# PROBLEM TO WORK ON
Return only those lines of the material that contain "casing".

::::::::::

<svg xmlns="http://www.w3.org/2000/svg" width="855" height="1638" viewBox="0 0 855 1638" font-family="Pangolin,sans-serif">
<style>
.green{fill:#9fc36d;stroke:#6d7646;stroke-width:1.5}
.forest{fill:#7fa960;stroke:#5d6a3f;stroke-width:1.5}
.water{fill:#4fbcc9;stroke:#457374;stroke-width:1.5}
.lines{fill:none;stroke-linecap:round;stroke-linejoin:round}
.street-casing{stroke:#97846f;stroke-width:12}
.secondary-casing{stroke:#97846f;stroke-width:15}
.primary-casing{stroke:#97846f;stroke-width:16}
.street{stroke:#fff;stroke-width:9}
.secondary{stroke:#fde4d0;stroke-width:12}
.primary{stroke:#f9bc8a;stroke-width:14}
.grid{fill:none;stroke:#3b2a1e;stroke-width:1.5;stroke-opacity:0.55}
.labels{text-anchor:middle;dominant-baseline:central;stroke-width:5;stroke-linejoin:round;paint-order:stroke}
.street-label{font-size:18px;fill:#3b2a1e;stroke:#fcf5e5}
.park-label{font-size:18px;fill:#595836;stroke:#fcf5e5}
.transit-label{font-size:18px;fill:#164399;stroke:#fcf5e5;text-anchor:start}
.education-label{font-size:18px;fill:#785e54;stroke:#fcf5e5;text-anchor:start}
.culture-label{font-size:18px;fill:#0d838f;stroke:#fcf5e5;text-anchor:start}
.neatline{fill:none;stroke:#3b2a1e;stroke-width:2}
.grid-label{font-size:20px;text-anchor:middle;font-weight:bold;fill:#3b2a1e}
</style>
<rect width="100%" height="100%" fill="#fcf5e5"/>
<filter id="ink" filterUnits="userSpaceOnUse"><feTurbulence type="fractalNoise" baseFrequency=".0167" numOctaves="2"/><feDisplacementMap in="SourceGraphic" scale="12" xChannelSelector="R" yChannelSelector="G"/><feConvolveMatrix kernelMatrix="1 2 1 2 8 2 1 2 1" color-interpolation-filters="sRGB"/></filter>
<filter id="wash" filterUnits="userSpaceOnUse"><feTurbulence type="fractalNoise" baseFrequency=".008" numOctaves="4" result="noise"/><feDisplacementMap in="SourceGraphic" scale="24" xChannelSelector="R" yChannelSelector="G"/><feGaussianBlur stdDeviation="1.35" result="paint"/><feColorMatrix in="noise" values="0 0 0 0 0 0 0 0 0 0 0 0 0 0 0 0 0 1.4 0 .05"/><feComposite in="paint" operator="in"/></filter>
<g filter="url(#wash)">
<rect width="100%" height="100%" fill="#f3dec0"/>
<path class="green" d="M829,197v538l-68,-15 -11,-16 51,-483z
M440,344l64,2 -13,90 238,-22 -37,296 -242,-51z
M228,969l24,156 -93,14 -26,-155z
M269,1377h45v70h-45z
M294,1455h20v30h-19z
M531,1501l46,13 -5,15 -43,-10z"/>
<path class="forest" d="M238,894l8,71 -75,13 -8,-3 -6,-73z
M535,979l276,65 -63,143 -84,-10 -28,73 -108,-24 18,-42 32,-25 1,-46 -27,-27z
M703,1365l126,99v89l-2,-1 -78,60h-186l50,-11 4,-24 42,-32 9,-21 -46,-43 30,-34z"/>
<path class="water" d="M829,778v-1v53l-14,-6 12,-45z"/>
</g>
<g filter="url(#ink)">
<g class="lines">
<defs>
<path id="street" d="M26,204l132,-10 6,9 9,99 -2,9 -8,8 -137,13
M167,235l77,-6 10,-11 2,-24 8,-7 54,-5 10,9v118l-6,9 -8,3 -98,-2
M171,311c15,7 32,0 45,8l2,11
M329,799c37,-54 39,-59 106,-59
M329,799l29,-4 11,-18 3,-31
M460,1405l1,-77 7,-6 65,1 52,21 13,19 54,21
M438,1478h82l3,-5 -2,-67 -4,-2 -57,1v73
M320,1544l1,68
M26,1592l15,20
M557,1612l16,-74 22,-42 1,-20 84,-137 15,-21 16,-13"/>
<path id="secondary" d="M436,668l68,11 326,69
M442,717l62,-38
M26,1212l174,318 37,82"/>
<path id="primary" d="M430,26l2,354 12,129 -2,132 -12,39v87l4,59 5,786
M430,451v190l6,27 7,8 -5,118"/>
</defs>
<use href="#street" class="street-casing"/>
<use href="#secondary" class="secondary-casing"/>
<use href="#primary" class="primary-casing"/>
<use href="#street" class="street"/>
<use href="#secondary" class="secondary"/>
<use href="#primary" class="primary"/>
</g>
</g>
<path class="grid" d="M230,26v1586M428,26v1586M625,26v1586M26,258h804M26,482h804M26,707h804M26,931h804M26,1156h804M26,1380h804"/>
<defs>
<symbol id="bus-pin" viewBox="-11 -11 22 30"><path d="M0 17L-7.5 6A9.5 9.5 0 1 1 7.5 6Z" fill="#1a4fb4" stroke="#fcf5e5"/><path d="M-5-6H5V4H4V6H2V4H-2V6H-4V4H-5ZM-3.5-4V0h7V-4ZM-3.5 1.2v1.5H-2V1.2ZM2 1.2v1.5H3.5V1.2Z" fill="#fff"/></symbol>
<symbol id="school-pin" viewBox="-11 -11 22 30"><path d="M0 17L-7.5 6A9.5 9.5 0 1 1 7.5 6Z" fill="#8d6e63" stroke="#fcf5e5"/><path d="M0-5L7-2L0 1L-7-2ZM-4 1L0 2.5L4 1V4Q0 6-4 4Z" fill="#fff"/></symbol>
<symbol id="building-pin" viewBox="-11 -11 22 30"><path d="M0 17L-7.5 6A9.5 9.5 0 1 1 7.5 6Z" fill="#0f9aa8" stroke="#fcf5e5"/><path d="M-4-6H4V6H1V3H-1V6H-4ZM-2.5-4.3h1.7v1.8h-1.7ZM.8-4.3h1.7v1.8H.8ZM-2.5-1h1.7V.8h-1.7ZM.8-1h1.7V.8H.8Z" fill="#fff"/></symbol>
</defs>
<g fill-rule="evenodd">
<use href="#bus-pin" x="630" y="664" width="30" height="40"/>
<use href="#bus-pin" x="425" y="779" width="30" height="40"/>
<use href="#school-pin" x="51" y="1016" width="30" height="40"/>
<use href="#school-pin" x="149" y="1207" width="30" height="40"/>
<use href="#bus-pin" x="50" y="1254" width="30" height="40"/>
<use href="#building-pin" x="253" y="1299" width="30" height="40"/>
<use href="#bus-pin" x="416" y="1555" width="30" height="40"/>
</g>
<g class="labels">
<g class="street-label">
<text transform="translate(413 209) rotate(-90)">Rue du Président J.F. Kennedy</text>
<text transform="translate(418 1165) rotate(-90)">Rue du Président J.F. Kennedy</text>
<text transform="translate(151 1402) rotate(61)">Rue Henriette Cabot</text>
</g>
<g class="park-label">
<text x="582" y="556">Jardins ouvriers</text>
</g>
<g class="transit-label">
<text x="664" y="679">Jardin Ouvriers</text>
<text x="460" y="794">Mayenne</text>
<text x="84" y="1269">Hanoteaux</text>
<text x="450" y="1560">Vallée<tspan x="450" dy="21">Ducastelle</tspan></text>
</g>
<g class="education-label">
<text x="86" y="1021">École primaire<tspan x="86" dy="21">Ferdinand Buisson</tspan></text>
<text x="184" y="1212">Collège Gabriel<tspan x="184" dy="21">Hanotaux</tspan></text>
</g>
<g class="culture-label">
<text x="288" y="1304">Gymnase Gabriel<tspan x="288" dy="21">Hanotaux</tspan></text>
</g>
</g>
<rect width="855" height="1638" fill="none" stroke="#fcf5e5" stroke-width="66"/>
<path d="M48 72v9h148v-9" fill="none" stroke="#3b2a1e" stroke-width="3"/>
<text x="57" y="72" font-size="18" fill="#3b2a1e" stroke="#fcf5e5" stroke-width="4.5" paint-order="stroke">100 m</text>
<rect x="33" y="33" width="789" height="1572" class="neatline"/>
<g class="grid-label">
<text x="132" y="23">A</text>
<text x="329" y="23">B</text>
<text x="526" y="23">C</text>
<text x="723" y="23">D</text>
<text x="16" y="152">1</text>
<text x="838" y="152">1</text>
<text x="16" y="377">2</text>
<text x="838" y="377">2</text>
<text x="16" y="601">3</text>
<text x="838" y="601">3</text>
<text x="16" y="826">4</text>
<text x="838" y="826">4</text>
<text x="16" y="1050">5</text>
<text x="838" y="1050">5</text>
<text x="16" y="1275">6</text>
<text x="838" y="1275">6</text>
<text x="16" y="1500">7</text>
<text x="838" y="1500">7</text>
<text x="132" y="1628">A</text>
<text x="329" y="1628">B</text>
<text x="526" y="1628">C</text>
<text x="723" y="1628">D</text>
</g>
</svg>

::::::::::

# REPLY
.street-casing{stroke:#97846f;stroke-width:12}
.secondary-casing{stroke:#97846f;stroke-width:15}
.primary-casing{stroke:#97846f;stroke-width:16}
<use href="#street" class="street-casing"/>
<use href="#secondary" class="secondary-casing"/>
<use href="#primary" class="primary-casing"/>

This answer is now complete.